これから皆さんが学ぶ看護学には様々な可能性があります。看護を学問として学ぶために看護大学はあります。学問として学び、ケアリングの基礎を固めることでそのあとの可能性が広がります。どうぞ貪欲に勉強し、看護の可能性を追求してください。
いま私は、皆さんが看護の道を志していただいたことに心から感謝しています。ヒューマニティに満ちた皆さんの意志は非常に尊いものです。敦賀市立看護大学のでは、看護や医学や薬学など保健関連の教員だけでなく、他の学問領域の教員、そして事務職員も総出でみなさんの学びをサポートします。サポートというのはケアの一つであり、人の成長を支えるという意味で、教育もまたケアです。「ケアをする人はケア持って育てるべし」という言葉があります。また、メイアロフと言う人がケアの相互性ということを言っています。「ケアをすることはケアされること」でもあるということです。ケアは必ず次のケアを生みます。ケアを受けた学生は患者さんに豊かな関心を持ってケアを行うことができます。患者さんはその何倍もの感謝を学生に返してくださる。それを受け取って学生はケアされ、成長する。学生の成長をみることで、教員や職員はケアされます。私たちはこの大学で、そのようなケアの循環を生み出したいと思っています。

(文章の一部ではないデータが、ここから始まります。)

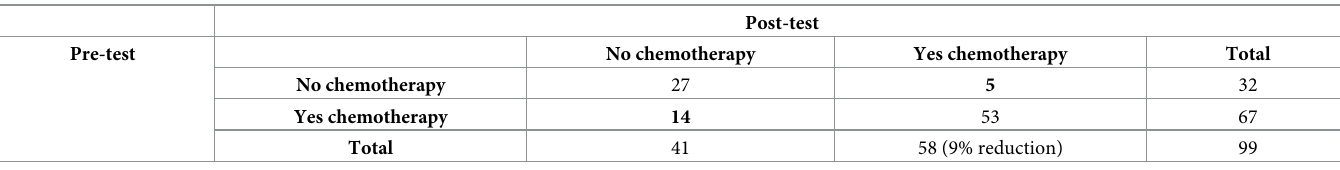
Table 3. Pre- and post-EndoPredict chemotherapy consensus.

本学は、敦賀市が設置主体となっており、敦賀市からの支援があって、運営されています。本日は敦賀市の市長さんも来ていただいていますが、皆さんに大きな期待をもっていただいています。4年間、看護の講義や実習を通して、敦賀市や近隣の町の住民の方々、行政や病院施設の皆様の胸を借りて、様々な活動をさせていただくことになります。大卒看護師が増えて、市民の健康水準を上げる!、それくらい影響力のある優秀な看護師が育つと私は信じています。この敦賀の地は、戦争によって追いやられたポーランドの孤児や迫害されたユダヤ人を受け入れ、惜しみないケアを提供した土地として広く知られています。敦賀の地で、深い教養と専門知識、技術を身につけ、「病む人」に出会い、皆さんの中にある「ケアリングの能力」が引き出され、真の看護に出会うことができますように、お手伝いできることに感謝して、お祝いの言葉とさせていただきます。